▶ Task statement: From the listing that follows, output everything exactly except the pictures.

▶ Records shown:
-*-*-
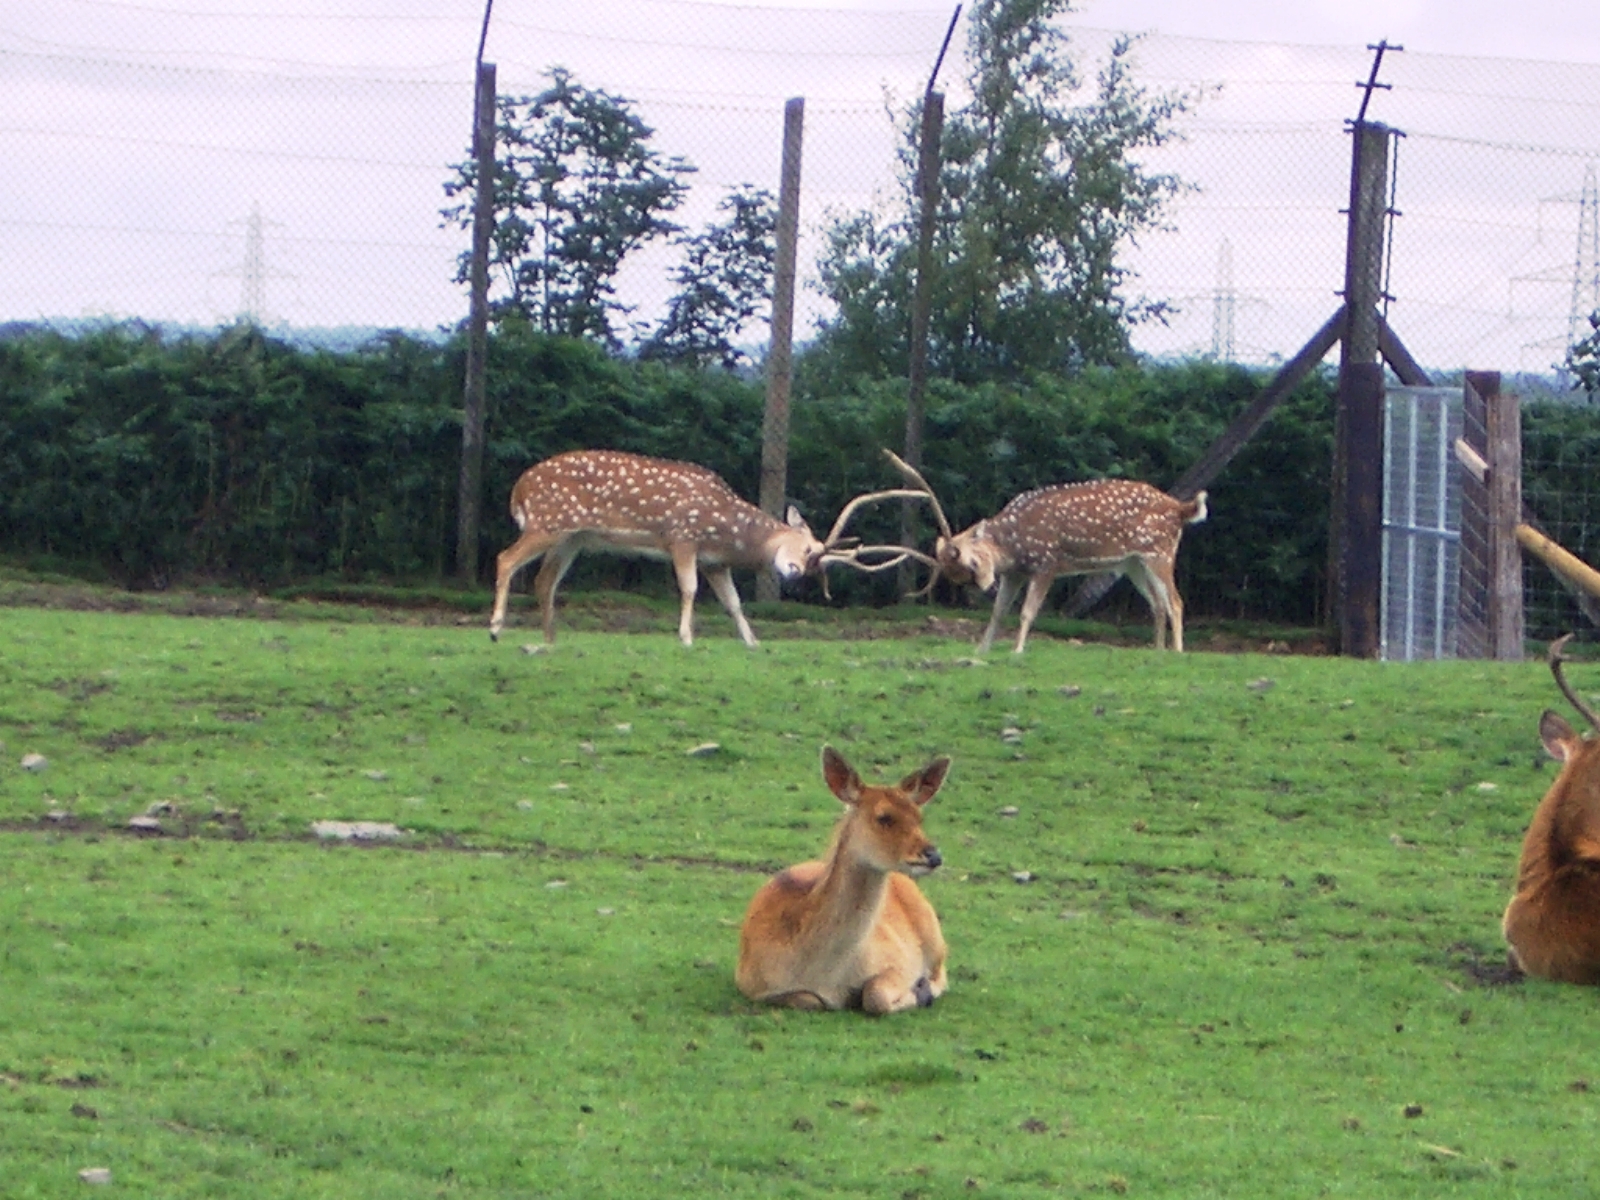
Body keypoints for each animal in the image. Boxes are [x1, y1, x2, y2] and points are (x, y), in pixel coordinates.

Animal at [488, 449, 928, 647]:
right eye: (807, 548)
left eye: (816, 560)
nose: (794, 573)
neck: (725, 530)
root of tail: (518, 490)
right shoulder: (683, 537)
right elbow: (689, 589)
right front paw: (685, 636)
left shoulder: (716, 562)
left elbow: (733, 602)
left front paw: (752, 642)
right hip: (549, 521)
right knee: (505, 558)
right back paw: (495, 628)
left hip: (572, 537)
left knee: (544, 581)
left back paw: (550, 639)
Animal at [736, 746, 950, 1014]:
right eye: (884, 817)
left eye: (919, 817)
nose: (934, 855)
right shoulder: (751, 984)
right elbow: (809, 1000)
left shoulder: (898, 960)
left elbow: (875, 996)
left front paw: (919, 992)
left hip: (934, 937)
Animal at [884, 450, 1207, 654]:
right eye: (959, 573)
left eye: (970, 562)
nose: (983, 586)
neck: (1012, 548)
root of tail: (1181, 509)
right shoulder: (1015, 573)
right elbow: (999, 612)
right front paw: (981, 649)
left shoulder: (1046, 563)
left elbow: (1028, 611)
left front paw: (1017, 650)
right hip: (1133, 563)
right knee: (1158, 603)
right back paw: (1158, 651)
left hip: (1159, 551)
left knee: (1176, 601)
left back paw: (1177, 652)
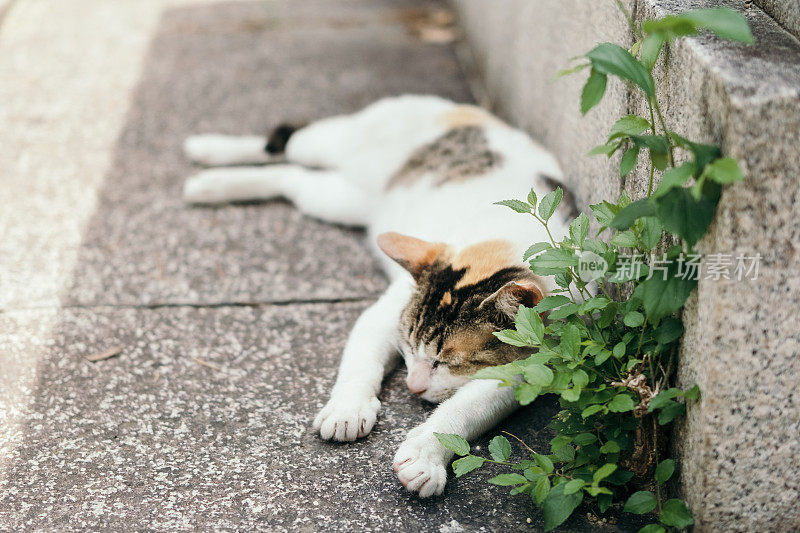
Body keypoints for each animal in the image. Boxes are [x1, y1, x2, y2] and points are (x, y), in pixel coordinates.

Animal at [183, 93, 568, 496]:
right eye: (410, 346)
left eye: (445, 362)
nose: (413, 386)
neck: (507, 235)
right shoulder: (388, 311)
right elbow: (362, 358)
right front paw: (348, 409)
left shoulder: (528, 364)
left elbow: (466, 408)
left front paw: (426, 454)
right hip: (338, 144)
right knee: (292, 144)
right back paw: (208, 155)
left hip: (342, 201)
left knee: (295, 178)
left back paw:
-*-*-
▶ Your response:
Body keypoints for each animal in the image. Boxes are [x1, y1, x2, y2] and points are (x, y), in pixel coordinates.

Animal at [488, 449, 928, 647]:
right eye: (807, 548)
left eye: (816, 560)
nose: (794, 573)
neck: (725, 530)
root of tail: (518, 490)
right shoulder: (683, 537)
right elbow: (689, 589)
right front paw: (685, 636)
left shoulder: (716, 562)
left elbow: (733, 602)
left front paw: (752, 642)
right hip: (549, 521)
right knee: (505, 558)
right back paw: (495, 628)
left hip: (572, 537)
left knee: (544, 581)
left back paw: (550, 639)
Animal at [736, 746, 950, 1014]:
right eye: (884, 817)
left eye: (919, 817)
nose: (934, 855)
right shoulder: (751, 984)
right elbow: (809, 1000)
left shoulder: (898, 960)
left elbow: (875, 996)
left front paw: (919, 992)
left hip: (934, 937)
Animal at [884, 450, 1207, 654]:
right eye: (959, 573)
left eye: (970, 562)
nose: (983, 586)
neck: (1012, 548)
root of tail: (1181, 509)
right shoulder: (1015, 573)
right elbow: (999, 612)
right front paw: (981, 649)
left shoulder: (1046, 563)
left elbow: (1028, 611)
left front paw: (1017, 650)
right hip: (1133, 563)
right knee: (1158, 603)
right back paw: (1158, 651)
left hip: (1159, 551)
left knee: (1176, 601)
left back paw: (1177, 652)
Body keypoints for each animal in the image. Boxes are [x1, y1, x2, y2] and points are (x, y), in pixel coordinates.

Animal at [183, 93, 568, 496]:
right eye: (410, 346)
left eye: (445, 362)
nose: (413, 386)
neck: (507, 235)
right shoulder: (388, 311)
right elbow: (362, 358)
right front paw: (348, 409)
left shoulder: (528, 364)
left elbow: (466, 408)
left front paw: (426, 454)
right hip: (338, 144)
right knee: (292, 144)
right back paw: (208, 155)
left hip: (342, 201)
left knee: (295, 178)
left back paw:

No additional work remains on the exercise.